The operations came under the Bonduelle SCA umbrella in 2017 when the vegetable giant acquired Ready Pac Foods Inc. from Bayside Capital Inc. for $409 million.

Ready Pac, which Dennis Gertmenian founded in 1969, had approximately $800 million in revenue in 2016, according to financial disclosures filed by Bonduelle.

The company has been tight-lipped about sales generated in the United States ever since.

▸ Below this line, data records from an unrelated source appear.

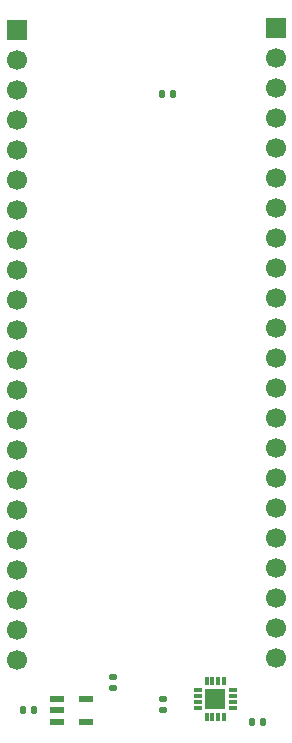
<source format=gbr>
%TF.GenerationSoftware,KiCad,Pcbnew,9.0.2*%
%TF.CreationDate,2025-06-27T21:37:16+02:00*%
%TF.ProjectId,flex_aufsatz,666c6578-5f61-4756-9673-61747a2e6b69,rev?*%
%TF.SameCoordinates,Original*%
%TF.FileFunction,Soldermask,Top*%
%TF.FilePolarity,Negative*%
%FSLAX46Y46*%
G04 Gerber Fmt 4.6, Leading zero omitted, Abs format (unit mm)*
G04 Created by KiCad (PCBNEW 9.0.2) date 2025-06-27 21:37:16*
%MOMM*%
%LPD*%
G01*
G04 APERTURE LIST*
G04 Aperture macros list*
%AMRoundRect*
0 Rectangle with rounded corners*
0 $1 Rounding radius*
0 $2 $3 $4 $5 $6 $7 $8 $9 X,Y pos of 4 corners*
0 Add a 4 corners polygon primitive as box body*
4,1,4,$2,$3,$4,$5,$6,$7,$8,$9,$2,$3,0*
0 Add four circle primitives for the rounded corners*
1,1,$1+$1,$2,$3*
1,1,$1+$1,$4,$5*
1,1,$1+$1,$6,$7*
1,1,$1+$1,$8,$9*
0 Add four rect primitives between the rounded corners*
20,1,$1+$1,$2,$3,$4,$5,0*
20,1,$1+$1,$4,$5,$6,$7,0*
20,1,$1+$1,$6,$7,$8,$9,0*
20,1,$1+$1,$8,$9,$2,$3,0*%
G04 Aperture macros list end*
%ADD10R,1.700000X1.700000*%
%ADD11C,1.700000*%
%ADD12R,1.250000X0.600000*%
%ADD13RoundRect,0.140000X-0.140000X-0.170000X0.140000X-0.170000X0.140000X0.170000X-0.140000X0.170000X0*%
%ADD14RoundRect,0.140000X0.170000X-0.140000X0.170000X0.140000X-0.170000X0.140000X-0.170000X-0.140000X0*%
%ADD15RoundRect,0.140000X-0.170000X0.140000X-0.170000X-0.140000X0.170000X-0.140000X0.170000X0.140000X0*%
%ADD16R,0.800000X0.300000*%
%ADD17R,0.300000X0.800000*%
%ADD18R,1.750000X1.750000*%
G04 APERTURE END LIST*
D10*
%TO.C,J1*%
X97400000Y-100160000D03*
D11*
X97400000Y-102700000D03*
X97400000Y-105240000D03*
X97400000Y-107780000D03*
X97400000Y-110320000D03*
X97400000Y-112860000D03*
X97400000Y-115400000D03*
X97400000Y-117940000D03*
X97400000Y-120480000D03*
X97400000Y-123020000D03*
X97400000Y-125560000D03*
X97400000Y-128100000D03*
X97400000Y-130640000D03*
X97400000Y-133180000D03*
X97400000Y-135720000D03*
X97400000Y-138260000D03*
X97400000Y-140800000D03*
X97400000Y-143340000D03*
X97400000Y-145880000D03*
X97400000Y-148420000D03*
X97400000Y-150960000D03*
X97400000Y-153500000D03*
%TD*%
D12*
%TO.C,IC1*%
X100750000Y-156850000D03*
X100750000Y-157800000D03*
X100750000Y-158750000D03*
X103250000Y-158750000D03*
X103250000Y-156850000D03*
%TD*%
D13*
%TO.C,C2*%
X117290000Y-158750000D03*
X118250000Y-158750000D03*
%TD*%
D14*
%TO.C,C1*%
X109800000Y-157780000D03*
X109800000Y-156820000D03*
%TD*%
D15*
%TO.C,C6*%
X105500000Y-154970000D03*
X105500000Y-155930000D03*
%TD*%
D16*
%TO.C,U1*%
X115700000Y-157600000D03*
X115700000Y-157100000D03*
X115700000Y-156600000D03*
X115700000Y-156100000D03*
D17*
X114950000Y-155350000D03*
X114450000Y-155350000D03*
X113950000Y-155350000D03*
X113450000Y-155350000D03*
D16*
X112700000Y-156100000D03*
X112700000Y-156600000D03*
X112700000Y-157100000D03*
X112700000Y-157600000D03*
D17*
X113450000Y-158350000D03*
X113950000Y-158350000D03*
X114450000Y-158350000D03*
X114950000Y-158350000D03*
D18*
X114200000Y-156850000D03*
%TD*%
D10*
%TO.C,J2*%
X119300000Y-100000000D03*
D11*
X119300000Y-102540000D03*
X119300000Y-105080000D03*
X119300000Y-107620000D03*
X119300000Y-110160000D03*
X119300000Y-112700000D03*
X119300000Y-115240000D03*
X119300000Y-117780000D03*
X119300000Y-120320000D03*
X119300000Y-122860000D03*
X119300000Y-125400000D03*
X119300000Y-127940000D03*
X119300000Y-130480000D03*
X119300000Y-133020000D03*
X119300000Y-135560000D03*
X119300000Y-138100000D03*
X119300000Y-140640000D03*
X119300000Y-143180000D03*
X119300000Y-145720000D03*
X119300000Y-148260000D03*
X119300000Y-150800000D03*
X119300000Y-153340000D03*
%TD*%
D13*
%TO.C,C3*%
X97920000Y-157800000D03*
X98880000Y-157800000D03*
%TD*%
%TO.C,C4*%
X109650000Y-105600000D03*
X110610000Y-105600000D03*
%TD*%
M02*

</source>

It ended its fiscal 2021 on June 30, reporting $3.2 billion in revenue, $1.7 billion of which it attributed to its non-European operations that include Irwindale and its sister plants on the East Coast.


“What I’m comfortable saying is that the United States is the biggest market for Bonduelle Group,” Montagna said. “Until 2017, for more than 150 years, the main market for Bonduelle has always been France, the market where the (founding) family is based, where business started in 1853.”


Although Bonduelle Fresh Americas may be the French group’s biggest division when it comes to sales volume, several pandemic-related headwinds have depressed its bottom line. Montagna said he’s contending with labor shortages and increased costs of packaging, wages and raw materials while already operating “in the low single-digits in terms of profit.”


“We are not particularly different than other companies, but in our market, margins are thinner,” he said. 


Growth plan

In addition to expanding the product lineup, Montagna said he’ll also focus on launching Bonduelle as a brand in the U.S. market — a move that will complement the company’s effort to become B Corporation certified by 2025.

“Our goal is to strengthen (Ready Pac) and to really launch this strong brand presence in the next three to five years in the U.S.,” he said. “This will be strongly linked also with innovation in terms of products.”


Montagna said Bonduelle’s U.S. strategy is a “three-legged stool” where in addition to building a brand, his focus will also be on supporting its private-label side of the business and its foodservice clients, such as large restaurant chains.


“I’m not competing with other salad manufacturers … but I would rather have more Americans eating healthy, plant-based food buy Bonduelle Fresh Americas instead of eating other types of food, whatever they are,” he said.